• Task instructions:
Write out every line of the records below without changing a single character.

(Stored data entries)
------------------------------------
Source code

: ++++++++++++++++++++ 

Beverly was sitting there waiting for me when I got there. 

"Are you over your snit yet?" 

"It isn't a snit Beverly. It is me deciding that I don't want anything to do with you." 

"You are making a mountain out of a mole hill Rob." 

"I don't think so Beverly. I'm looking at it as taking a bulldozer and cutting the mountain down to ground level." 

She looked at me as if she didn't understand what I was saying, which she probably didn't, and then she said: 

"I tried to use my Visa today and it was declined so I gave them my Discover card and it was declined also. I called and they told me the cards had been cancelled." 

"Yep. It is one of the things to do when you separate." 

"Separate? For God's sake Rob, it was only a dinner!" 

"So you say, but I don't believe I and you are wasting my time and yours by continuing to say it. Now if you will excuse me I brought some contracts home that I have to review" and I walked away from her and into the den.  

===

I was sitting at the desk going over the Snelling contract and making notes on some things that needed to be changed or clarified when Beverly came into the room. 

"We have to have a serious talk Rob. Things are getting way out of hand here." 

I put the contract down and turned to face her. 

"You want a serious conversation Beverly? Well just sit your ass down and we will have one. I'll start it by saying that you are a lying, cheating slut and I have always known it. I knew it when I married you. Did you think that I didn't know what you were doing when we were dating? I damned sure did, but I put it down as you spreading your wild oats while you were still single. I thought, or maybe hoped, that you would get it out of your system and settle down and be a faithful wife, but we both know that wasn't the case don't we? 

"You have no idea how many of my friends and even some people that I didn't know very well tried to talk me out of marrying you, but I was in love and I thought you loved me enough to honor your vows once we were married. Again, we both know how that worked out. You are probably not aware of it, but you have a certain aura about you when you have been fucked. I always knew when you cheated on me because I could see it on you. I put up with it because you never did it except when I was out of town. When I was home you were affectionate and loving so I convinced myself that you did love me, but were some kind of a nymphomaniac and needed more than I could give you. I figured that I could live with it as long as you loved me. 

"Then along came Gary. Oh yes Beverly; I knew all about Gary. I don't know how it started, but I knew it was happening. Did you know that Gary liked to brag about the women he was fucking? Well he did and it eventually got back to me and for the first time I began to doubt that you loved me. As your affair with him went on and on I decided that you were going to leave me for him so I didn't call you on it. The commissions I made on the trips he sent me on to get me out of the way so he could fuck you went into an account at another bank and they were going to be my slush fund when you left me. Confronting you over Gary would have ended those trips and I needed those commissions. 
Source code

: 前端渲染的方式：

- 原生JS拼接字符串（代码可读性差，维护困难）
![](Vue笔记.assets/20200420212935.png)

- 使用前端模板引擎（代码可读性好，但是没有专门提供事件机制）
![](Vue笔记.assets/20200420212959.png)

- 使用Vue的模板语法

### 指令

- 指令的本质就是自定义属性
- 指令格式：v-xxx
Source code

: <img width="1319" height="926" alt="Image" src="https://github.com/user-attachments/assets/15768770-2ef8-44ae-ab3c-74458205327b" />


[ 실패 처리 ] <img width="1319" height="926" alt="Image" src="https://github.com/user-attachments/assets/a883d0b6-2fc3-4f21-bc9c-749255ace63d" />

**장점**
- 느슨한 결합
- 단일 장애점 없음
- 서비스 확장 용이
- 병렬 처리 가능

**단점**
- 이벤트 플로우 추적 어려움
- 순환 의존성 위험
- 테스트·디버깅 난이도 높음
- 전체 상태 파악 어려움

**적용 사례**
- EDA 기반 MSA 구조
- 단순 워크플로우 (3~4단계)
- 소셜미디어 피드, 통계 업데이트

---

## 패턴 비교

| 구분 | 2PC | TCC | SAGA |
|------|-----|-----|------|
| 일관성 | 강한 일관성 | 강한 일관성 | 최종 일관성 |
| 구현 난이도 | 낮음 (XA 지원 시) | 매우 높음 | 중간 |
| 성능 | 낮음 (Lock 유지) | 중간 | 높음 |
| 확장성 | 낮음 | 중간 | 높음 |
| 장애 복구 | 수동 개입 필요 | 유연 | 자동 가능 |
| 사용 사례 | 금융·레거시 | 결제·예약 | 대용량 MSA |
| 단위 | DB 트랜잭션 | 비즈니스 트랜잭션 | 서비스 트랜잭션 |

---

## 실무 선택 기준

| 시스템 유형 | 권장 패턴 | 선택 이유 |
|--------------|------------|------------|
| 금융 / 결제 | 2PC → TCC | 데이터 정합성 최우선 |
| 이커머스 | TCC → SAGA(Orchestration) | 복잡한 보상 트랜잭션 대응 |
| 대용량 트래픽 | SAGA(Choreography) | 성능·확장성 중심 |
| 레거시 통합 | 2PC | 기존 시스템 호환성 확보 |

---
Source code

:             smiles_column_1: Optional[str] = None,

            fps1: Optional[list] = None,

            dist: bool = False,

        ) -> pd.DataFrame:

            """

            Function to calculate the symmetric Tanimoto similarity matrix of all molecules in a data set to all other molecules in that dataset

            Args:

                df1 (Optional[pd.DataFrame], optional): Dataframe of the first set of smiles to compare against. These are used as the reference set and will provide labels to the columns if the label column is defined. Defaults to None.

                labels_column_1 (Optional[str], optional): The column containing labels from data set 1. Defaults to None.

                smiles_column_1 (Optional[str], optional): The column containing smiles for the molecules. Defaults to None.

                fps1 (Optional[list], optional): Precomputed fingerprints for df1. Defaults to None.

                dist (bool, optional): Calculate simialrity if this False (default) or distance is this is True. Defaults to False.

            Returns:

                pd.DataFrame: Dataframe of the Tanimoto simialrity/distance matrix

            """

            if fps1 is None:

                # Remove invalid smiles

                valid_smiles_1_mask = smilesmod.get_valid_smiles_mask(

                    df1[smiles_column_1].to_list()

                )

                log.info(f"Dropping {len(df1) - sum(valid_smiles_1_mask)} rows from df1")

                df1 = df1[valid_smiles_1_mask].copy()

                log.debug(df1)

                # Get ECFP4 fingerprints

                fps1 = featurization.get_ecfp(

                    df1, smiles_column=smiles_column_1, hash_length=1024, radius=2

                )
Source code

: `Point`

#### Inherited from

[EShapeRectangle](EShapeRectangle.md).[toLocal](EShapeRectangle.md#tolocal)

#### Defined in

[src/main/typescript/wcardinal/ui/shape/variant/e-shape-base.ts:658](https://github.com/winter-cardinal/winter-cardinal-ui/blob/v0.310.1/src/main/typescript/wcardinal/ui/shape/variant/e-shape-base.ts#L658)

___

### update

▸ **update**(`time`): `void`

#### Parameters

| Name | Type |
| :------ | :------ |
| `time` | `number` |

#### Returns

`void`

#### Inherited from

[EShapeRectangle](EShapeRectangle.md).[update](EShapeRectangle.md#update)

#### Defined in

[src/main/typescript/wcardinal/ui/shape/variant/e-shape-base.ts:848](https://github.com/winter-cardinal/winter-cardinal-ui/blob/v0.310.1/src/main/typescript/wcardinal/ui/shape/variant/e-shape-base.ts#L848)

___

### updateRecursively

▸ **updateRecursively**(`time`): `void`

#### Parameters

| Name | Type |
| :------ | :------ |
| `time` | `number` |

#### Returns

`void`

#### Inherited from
------------------------------------
• Answer:
Source code

: ++++++++++++++++++++ 

Beverly was sitting there waiting for me when I got there. 

"Are you over your snit yet?" 

"It isn't a snit Beverly. It is me deciding that I don't want anything to do with you." 

"You are making a mountain out of a mole hill Rob." 

"I don't think so Beverly. I'm looking at it as taking a bulldozer and cutting the mountain down to ground level." 

She looked at me as if she didn't understand what I was saying, which she probably didn't, and then she said: 

"I tried to use my Visa today and it was declined so I gave them my Discover card and it was declined also. I called and they told me the cards had been cancelled." 

"Yep. It is one of the things to do when you separate." 

"Separate? For God's sake Rob, it was only a dinner!" 

"So you say, but I don't believe I and you are wasting my time and yours by continuing to say it. Now if you will excuse me I brought some contracts home that I have to review" and I walked away from her and into the den.  

===

I was sitting at the desk going over the Snelling contract and making notes on some things that needed to be changed or clarified when Beverly came into the room. 

"We have to have a serious talk Rob. Things are getting way out of hand here." 

I put the contract down and turned to face her. 

"You want a serious conversation Beverly? Well just sit your ass down and we will have one. I'll start it by saying that you are a lying, cheating slut and I have always known it. I knew it when I married you. Did you think that I didn't know what you were doing when we were dating? I damned sure did, but I put it down as you spreading your wild oats while you were still single. I thought, or maybe hoped, that you would get it out of your system and settle down and be a faithful wife, but we both know that wasn't the case don't we? 

"You have no idea how many of my friends and even some people that I didn't know very well tried to talk me out of marrying you, but I was in love and I thought you loved me enough to honor your vows once we were married. Again, we both know how that worked out. You are probably not aware of it, but you have a certain aura about you when you have been fucked. I always knew when you cheated on me because I could see it on you. I put up with it because you never did it except when I was out of town. When I was home you were affectionate and loving so I convinced myself that you did love me, but were some kind of a nymphomaniac and needed more than I could give you. I figured that I could live with it as long as you loved me. 

"Then along came Gary. Oh yes Beverly; I knew all about Gary. I don't know how it started, but I knew it was happening. Did you know that Gary liked to brag about the women he was fucking? Well he did and it eventually got back to me and for the first time I began to doubt that you loved me. As your affair with him went on and on I decided that you were going to leave me for him so I didn't call you on it. The commissions I made on the trips he sent me on to get me out of the way so he could fuck you went into an account at another bank and they were going to be my slush fund when you left me. Confronting you over Gary would have ended those trips and I needed those commissions. 
Source code

: 前端渲染的方式：

- 原生JS拼接字符串（代码可读性差，维护困难）
![](Vue笔记.assets/20200420212935.png)

- 使用前端模板引擎（代码可读性好，但是没有专门提供事件机制）
![](Vue笔记.assets/20200420212959.png)

- 使用Vue的模板语法

### 指令

- 指令的本质就是自定义属性
- 指令格式：v-xxx
Source code

: <img width="1319" height="926" alt="Image" src="https://github.com/user-attachments/assets/15768770-2ef8-44ae-ab3c-74458205327b" />


[ 실패 처리 ] <img width="1319" height="926" alt="Image" src="https://github.com/user-attachments/assets/a883d0b6-2fc3-4f21-bc9c-749255ace63d" />

**장점**
- 느슨한 결합
- 단일 장애점 없음
- 서비스 확장 용이
- 병렬 처리 가능

**단점**
- 이벤트 플로우 추적 어려움
- 순환 의존성 위험
- 테스트·디버깅 난이도 높음
- 전체 상태 파악 어려움

**적용 사례**
- EDA 기반 MSA 구조
- 단순 워크플로우 (3~4단계)
- 소셜미디어 피드, 통계 업데이트

---

## 패턴 비교

| 구분 | 2PC | TCC | SAGA |
|------|-----|-----|------|
| 일관성 | 강한 일관성 | 강한 일관성 | 최종 일관성 |
| 구현 난이도 | 낮음 (XA 지원 시) | 매우 높음 | 중간 |
| 성능 | 낮음 (Lock 유지) | 중간 | 높음 |
| 확장성 | 낮음 | 중간 | 높음 |
| 장애 복구 | 수동 개입 필요 | 유연 | 자동 가능 |
| 사용 사례 | 금융·레거시 | 결제·예약 | 대용량 MSA |
| 단위 | DB 트랜잭션 | 비즈니스 트랜잭션 | 서비스 트랜잭션 |

---

## 실무 선택 기준

| 시스템 유형 | 권장 패턴 | 선택 이유 |
|--------------|------------|------------|
| 금융 / 결제 | 2PC → TCC | 데이터 정합성 최우선 |
| 이커머스 | TCC → SAGA(Orchestration) | 복잡한 보상 트랜잭션 대응 |
| 대용량 트래픽 | SAGA(Choreography) | 성능·확장성 중심 |
| 레거시 통합 | 2PC | 기존 시스템 호환성 확보 |

---
Source code

:             smiles_column_1: Optional[str] = None,

            fps1: Optional[list] = None,

            dist: bool = False,

        ) -> pd.DataFrame:

            """

            Function to calculate the symmetric Tanimoto similarity matrix of all molecules in a data set to all other molecules in that dataset

            Args:

                df1 (Optional[pd.DataFrame], optional): Dataframe of the first set of smiles to compare against. These are used as the reference set and will provide labels to the columns if the label column is defined. Defaults to None.

                labels_column_1 (Optional[str], optional): The column containing labels from data set 1. Defaults to None.

                smiles_column_1 (Optional[str], optional): The column containing smiles for the molecules. Defaults to None.

                fps1 (Optional[list], optional): Precomputed fingerprints for df1. Defaults to None.

                dist (bool, optional): Calculate simialrity if this False (default) or distance is this is True. Defaults to False.

            Returns:

                pd.DataFrame: Dataframe of the Tanimoto simialrity/distance matrix

            """

            if fps1 is None:

                # Remove invalid smiles

                valid_smiles_1_mask = smilesmod.get_valid_smiles_mask(

                    df1[smiles_column_1].to_list()

                )

                log.info(f"Dropping {len(df1) - sum(valid_smiles_1_mask)} rows from df1")

                df1 = df1[valid_smiles_1_mask].copy()

                log.debug(df1)

                # Get ECFP4 fingerprints

                fps1 = featurization.get_ecfp(

                    df1, smiles_column=smiles_column_1, hash_length=1024, radius=2

                )
Source code

: `Point`

#### Inherited from

[EShapeRectangle](EShapeRectangle.md).[toLocal](EShapeRectangle.md#tolocal)

#### Defined in

[src/main/typescript/wcardinal/ui/shape/variant/e-shape-base.ts:658](https://github.com/winter-cardinal/winter-cardinal-ui/blob/v0.310.1/src/main/typescript/wcardinal/ui/shape/variant/e-shape-base.ts#L658)

___

### update

▸ **update**(`time`): `void`

#### Parameters

| Name | Type |
| :------ | :------ |
| `time` | `number` |

#### Returns

`void`

#### Inherited from

[EShapeRectangle](EShapeRectangle.md).[update](EShapeRectangle.md#update)

#### Defined in

[src/main/typescript/wcardinal/ui/shape/variant/e-shape-base.ts:848](https://github.com/winter-cardinal/winter-cardinal-ui/blob/v0.310.1/src/main/typescript/wcardinal/ui/shape/variant/e-shape-base.ts#L848)

___

### updateRecursively

▸ **updateRecursively**(`time`): `void`

#### Parameters

| Name | Type |
| :------ | :------ |
| `time` | `number` |

#### Returns

`void`

#### Inherited from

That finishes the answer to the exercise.